The reason that the anchor tag goes inside of the list-item is because the list item is a block level element and the anchor tag is an inline element.

Block elements (like li tags - also div, p, ul, ol, etc) generally start and end on a new line.

Where as inline elements (like anchor tags - as well as span, strong, em, etc) are normally displayed without starting a new line and can be nested inside of block elements.

The html5 specification does allow the a element to contain block level elements. Previously not allowed in older versions.

The use case for this is probably if you have an advertisement or pricing table that is made up of multiple elements and you want the whole thing to be one big clickable link.
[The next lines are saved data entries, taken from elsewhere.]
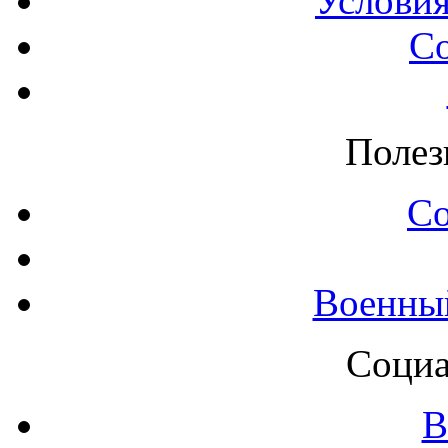
Условия
С
Полез
С
Военны
Социа
В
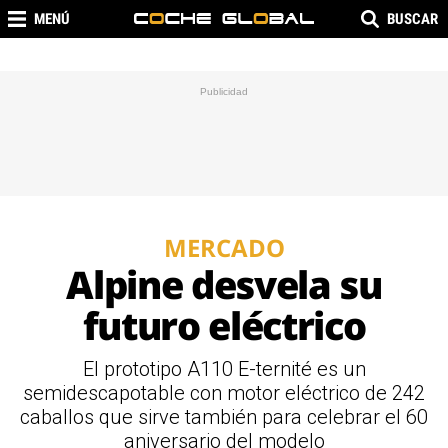
MENÚ
BUSCAR
MERCADO
Alpine desvela su
futuro eléctrico
El prototipo A110 E-ternité es un
semidescapotable con motor eléctrico de 242
caballos que sirve también para celebrar el 60
aniversario del modelo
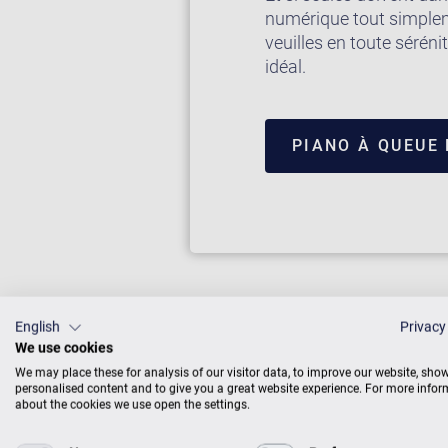
numérique tout simpleme
veuilles en toute séréni
idéal.
PIANO À QUEUE
English
Privacy
We use cookies
We may place these for analysis of our visitor data, to improve our website, sho
personalised content and to give you a great website experience. For more info
about the cookies we use open the settings.
Zimmermann,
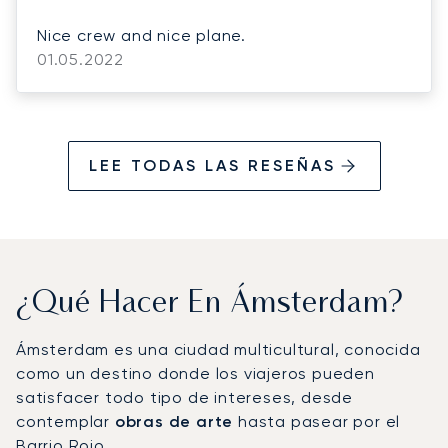
Nice crew and nice plane.
01.05.2022
LEE TODAS LAS RESEÑAS
¿Qué Hacer En Ámsterdam?
Ámsterdam es una ciudad multicultural, conocida
como un destino donde los viajeros pueden
satisfacer todo tipo de intereses, desde
contemplar
obras de arte
hasta pasear por el
Barrio Rojo.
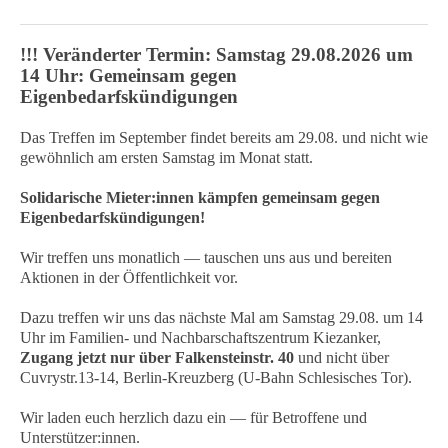
!!! Veränderter Termin: Samstag 29.08.2026 um
14 Uhr: Gemeinsam gegen
Eigenbedarfskündigungen
Das Treffen im September findet bereits am 29.08. und nicht wie
gewöhnlich am ersten Samstag im Monat statt.
Solidarische Mieter:innen kämpfen gemeinsam gegen
Eigenbedarfskündigungen!
Wir treffen uns monatlich — tauschen uns aus und bereiten
Aktionen in der Öffentlichkeit vor.
Dazu treffen wir uns das nächste Mal am Samstag 29.08. um 14
Uhr im Familien- und Nachbarschaftszentrum Kiezanker,
Zugang jetzt nur über Falkensteinstr. 40
und nicht über
Cuvrystr.13-14, Berlin-Kreuzberg (U-Bahn Schlesisches Tor).
Wir laden euch herzlich dazu ein — für Betroffene und
Unterstützer:innen.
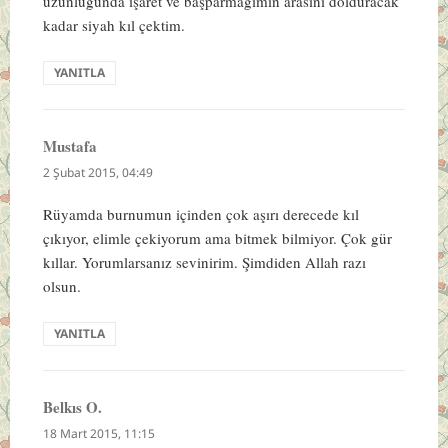
uzunluğunda işaret ve başparmağımın arasını dolduracak
kadar siyah kıl çektim.
YANITLA
Mustafa
dedi
ki:
2 Şubat 2015, 04:49
Rüyamda burnumun içinden çok aşırı derecede kıl
çıkıyor, elimle çekiyorum ama bitmek bilmiyor. Çok gür
kıllar. Yorumlarsanız sevinirim. Şimdiden Allah razı
olsun.
YANITLA
Belkıs O.
dedi
ki:
18 Mart 2015, 11:15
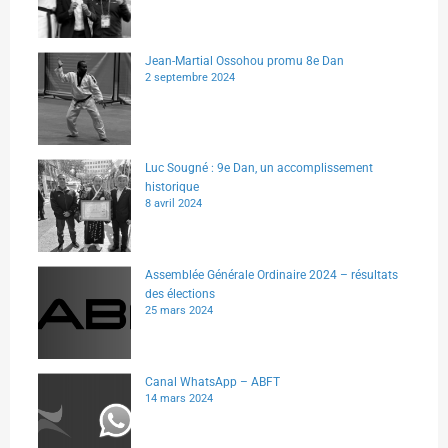
Jean-Martial Ossohou promu 8e Dan
2 septembre 2024
Luc Sougné : 9e Dan, un accomplissement
historique
8 avril 2024
Assemblée Générale Ordinaire 2024 – résultats
des élections
25 mars 2024
Canal WhatsApp – ABFT
14 mars 2024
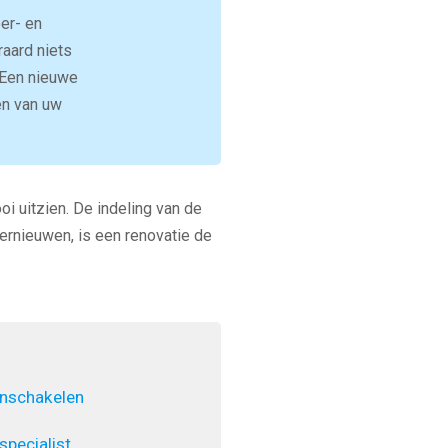
oer- en
aard niets
 Een nieuwe
en van uw
oi uitzien. De indeling van de
ernieuwen, is een renovatie de
inschakelen
pecialist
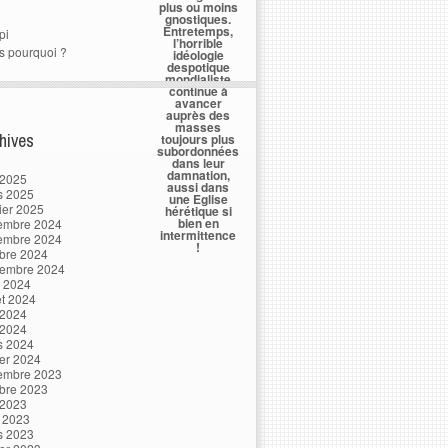
plus ou moins
gnostiques.
Entretemps,
pi
l’horrible
s pourquoi ?
idéologie
despotique
mondialiste
continue à
avancer
auprès des
masses
hives
toujours plus
subordonnées
dans leur
damnation,
 2025
aussi dans
s 2025
une Eglise
ier 2025
hérétique si
bien en
embre 2024
intermittence
embre 2024
!
bre 2024
tembre 2024
t 2024
let 2024
 2024
 2024
s 2024
ier 2024
embre 2023
bre 2023
 2023
l 2023
s 2023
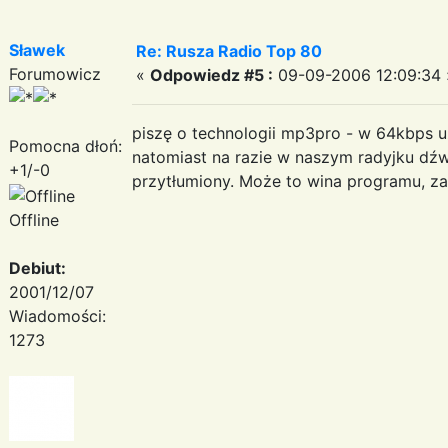
Sławek
Re: Rusza Radio Top 80
Forumowicz
«
Odpowiedz #5 :
09-09-2006 12:09:34 
piszę o technologii mp3pro - w 64kbps u
Pomocna dłoń:
natomiast na razie w naszym radyjku dźwi
+1/-0
przytłumiony. Może to wina programu, z
Offline
Debiut:
2001/12/07
Wiadomości:
1273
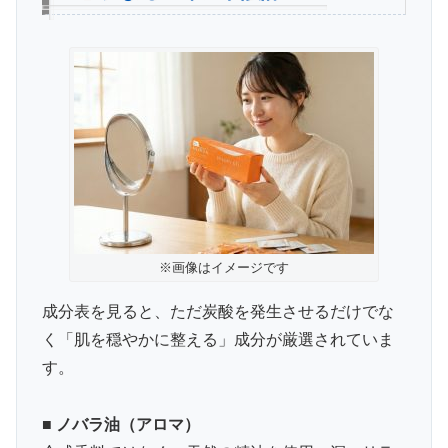
※画像はイメージです
成分表を見ると、ただ炭酸を発生させるだけでな
く「肌を穏やかに整える」成分が厳選されていま
す。
■ ノバラ油（アロマ）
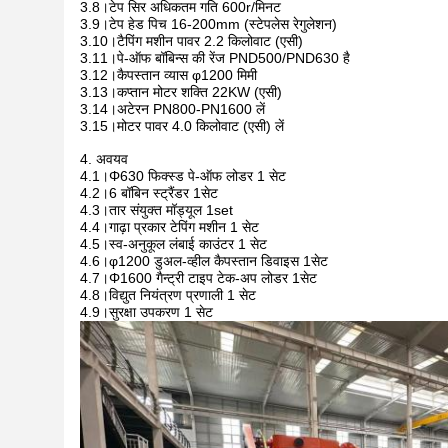
3.8।टेप सिर अधिकतम गति 600r/मिनट
3.9।टेप हेड पिच 16-200mm (स्टेपलेस रेगुलेशन)
3.10।टैपिंग मशीन पावर 2.2 किलोवाट (एसी)
3.11।पे-ऑफ बॉबिन्स की रेंज PND500/PND630 है
3.12।कैपस्तान व्यास φ1200 मिमी
3.13।कप्तान मोटर शक्ति 22KW (एसी)
3.14।अटेरन PN800-PN1600 लें
3.15।मोटर पावर 4.0 किलोवाट (एसी) लें
4. अवयव
4.1।Φ630 फिक्स्ड पे-ऑफ लोडर 1 सेट
4.2।6 बॉबिन स्ट्रैंडर 1सेट
4.3।तार संयुक्त मॉड्यूल 1set
4.4।गाढ़ा प्रकार टेपिंग मशीन 1 सेट
4.5।स्व-अनुकूल लंबाई काउंटर 1 सेट
4.6।φ1200 डुअल-व्हील कैपस्तान डिवाइस 1सेट
4.7।Φ1600 गैन्ट्री टाइप टेक-अप लोडर 1सेट
4.8।विद्युत नियंत्रण प्रणाली 1 सेट
4.9।सुरक्षा उपकरण 1 सेट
You could then wrap the whole thing in anchor tags, provided there's no interactive content within. Previous solutions required javascript.

The technical reason for why we can't do the code posted in the question is because the html specification doesn't allow it. Browsers might happily render it (Note: I didn't test), but I don't think it will pass the html validator. Traditionally, browsers have been forgiving of the html we write.

The specification states that a ul or ol has to contain zero or more li or script supporting elements. No other element can be a direct child of a ul or ol.

Hi Mario..

because you first create an <ul> ,so you want tell the HTML this is my <li> then you can specify if it is link or not..

i hope this helps :)

Mario Zampollo
Mario Zampollo
11,292 Points

Sure! a list tag is what it is expected to follow right after a unordered-list tag. It makes sense. Thanks!